■ **INSTRUCTION**:
Report each line of the data that contains the string "узбекистана".

■ **RECORDED DATA**:

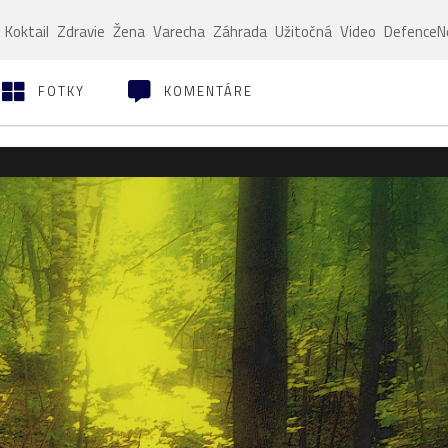
Koktail
Zdravie
Žena
Varecha
Záhrada
Užitočná
Video
Defence
FOTKY
KOMENTÁRE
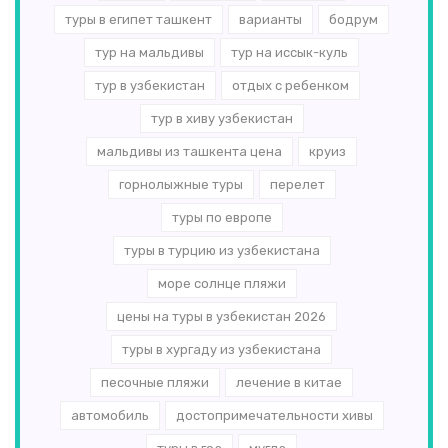
туры в египет ташкент
варианты
бодрум
тур на мальдивы
тур на иссык-куль
тур в узбекистан
отдых с ребенком
тур в хиву узбекистан
мальдивы из ташкента цена
круиз
горнолыжные туры
перелет
туры по европе
туры в турцию из узбекистана
море солнце пляжи
цены на туры в узбекистан 2026
туры в хургаду из узбекистана
песочные пляжи
лечение в китае
автомобиль
достопримечательности хивы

■ **RESULT FOR THIS EXERCISE**:
туры в турцию из узбекистана
туры в хургаду из узбекистана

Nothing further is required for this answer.